L'opposant et oligarque kazakh soupçonné de malversations financières Moukhtar Abliazov sera fixé jeudi sur le sort que lui réserve la justice française, saisie d'une demande d'extradition vers l'Ukraine et la Russie.
L'avocate générale de la chambre de l'instruction de la cour d'appel d'Aix-en-Provence, Solange Legras, s'était déclarée favorable à cette double extradition le 12 décembre lors de l'audience sur le fond. Au vu du montant des préjudices présumés, Mme Legras avait réclamé que M. Abliazov
soit "prioritairement" extradé vers la Russie, qui avait dépêché pour l'occasion un haut responsable du parquet de Moscou.
Le Bernard Madoff russe
L'arrêt de jeudi, qui fera "bien évidemment" l'objet d'un pourvoi en cassation en cas de feu vert à l'extradition selon les avocats de M. Abliazov, refermera en partie le chapitre français de cette affaire internationale. Il s'était ouvert le 31 juillet avec son interpellation spectaculaire par la policefrançaise - hélicoptère à l'appui - dans une somptueuse villa de la Côte d'Azur, à Mouans-Sartoux (Alpes-Maritimes). Agé de 50 ans, ce physicien de formation ayant fait fortune dans les années 1990 dans le négoce et l'immobilier notamment, était recherché via mandat d'arrêt international
par son pays, par l'Ukraine et par la Russie, en raison de malversations financières à grande échelle auxquelles il se serait livré en tant que dirigeant et principal actionnaire de la banque kazakh BTA entre 2005 et 2009.

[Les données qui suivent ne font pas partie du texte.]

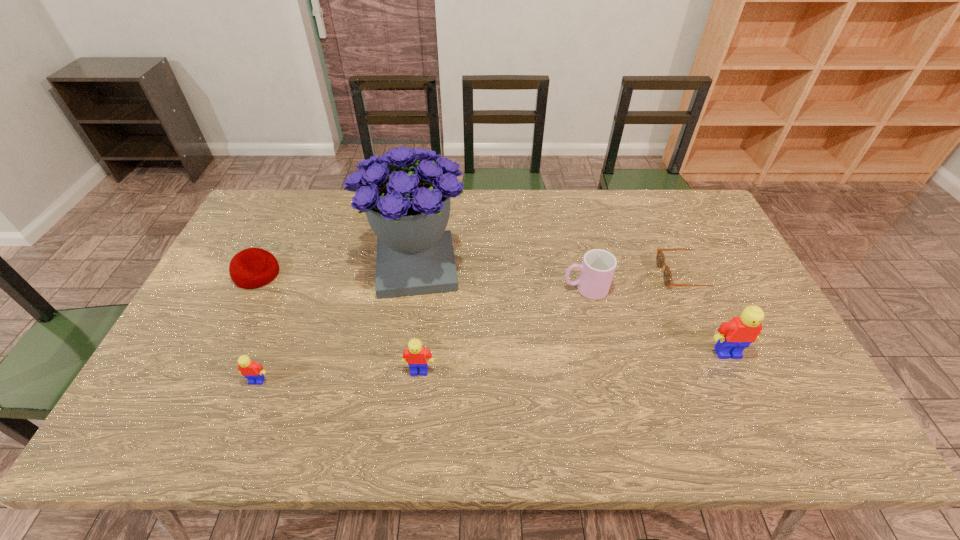
Select which object appears as the fourth closest to the bouquet. Please provide its 2D coordinates. Your answer should be formatted as a tuple, i.e. [(x, y)], where the tuple contains the x and y coordinates of a point satisfying the conditions above.

[(598, 266)]

Select which Lego is the second closest to the tallest object. Please provide its 2D coordinates. Your answer should be formatted as a tuple, i.e. [(x, y)], where the tuple contains the x and y coordinates of a point satisfying the conditions above.

[(249, 369)]

Choose which Lego is the nearest neighbor to the leftmost object. Please provide its 2D coordinates. Your answer should be formatted as a tuple, i.e. [(x, y)], where the tuple contains the x and y coordinates of a point satisfying the conditions above.

[(249, 369)]

Identify the location of free space that satisfies the following two spatial constraints: 1. on the seat area of the sixth tallest object; 2. with the handle on the side of the cup. (250, 289).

Le préjudice se chiffrerait à 5 milliards de dollars sur le sol russe, 400 millions en Ukraine, en particulier via des détournements de fonds vers des comptes off-shore s'appuyant sur des prêts non garantis. Les avocats de la BTA le comparent sans hésiter à l'escroc financier américain Bernard Madoff. C'est au moment de la nationalisation forcée de l'établissement par le régime de fer du président Noursoultan Nazarbaïev, dont il est l'un des principaux ennemis politiques après avoir été l'un de ses ministres de l'Energie, qu'il trouve refuge en Angleterre où il bénéficie du statut de réfugié politique. La BTA lui intente à Londres une série de procès au civil. L'un d'entre eux le condamne en février 2012 à 22 mois de prison pour outrage à la cour, pour avoir dissimulé certains de ses actifs. C'est le moment où il disparaît, évoquant des questions de sécurité. Sa trace se perd jusqu'à ce 31 juillet 2013, où la police française l'arrête sur des renseignements fournis par des détectives engagés spécialement par la BTA. Entre temps, il continue d'être jugé en Angleterre, par défaut.

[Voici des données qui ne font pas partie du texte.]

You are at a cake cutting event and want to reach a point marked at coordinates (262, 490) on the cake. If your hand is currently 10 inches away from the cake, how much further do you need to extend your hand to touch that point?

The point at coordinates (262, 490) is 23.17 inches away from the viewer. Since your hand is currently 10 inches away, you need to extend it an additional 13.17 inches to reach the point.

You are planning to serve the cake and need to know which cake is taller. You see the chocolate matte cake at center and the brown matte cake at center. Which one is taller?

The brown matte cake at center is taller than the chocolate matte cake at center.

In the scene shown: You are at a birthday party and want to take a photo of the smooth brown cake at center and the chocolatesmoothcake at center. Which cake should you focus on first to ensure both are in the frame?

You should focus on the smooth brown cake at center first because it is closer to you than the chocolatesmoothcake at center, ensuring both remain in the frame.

"Le caractère uniquement politique des demandes"
Lors des débats du 12 décembre à Aix-en-Provence, les avocats de M. Abliazov ont dénoncé le caractère uniquement politique de ces demandes d'extradition, bâties selon eux "sur un chapelet d'allégations sans preuve", et se sont dits convaincus que Russie et Ukraine se "donnaient la main" pour in fine ré-extrader leur client vers le Kazakhstan où le pire l'attendrait. Derrière toutes ces demandes, "c'est le président Nazarbaïev qui me poursuit de sa haine", avait clamé M. Abliazov à l'audience. L'un de ses avocats, Jean-Pierre Mignard, l'a également répété lundi à Paris: "Et sur le fond et sur la forme, mais aussi et surtout au nom de la protection des personnes, il est impossible de l'extrader". Dans le viseur de la défense:les conditions de détention et l'équité de la justice de ces pays. L'accusation avait balayé ces arguments. Russie et Ukraine présentent toutes les
garanties juridiques et respecteront les traités internationaux interdisant toute ré-extradition, avait aussi estimé l'avocate générale, qualifiant M. Abliazov de "délinquant de grande envergure".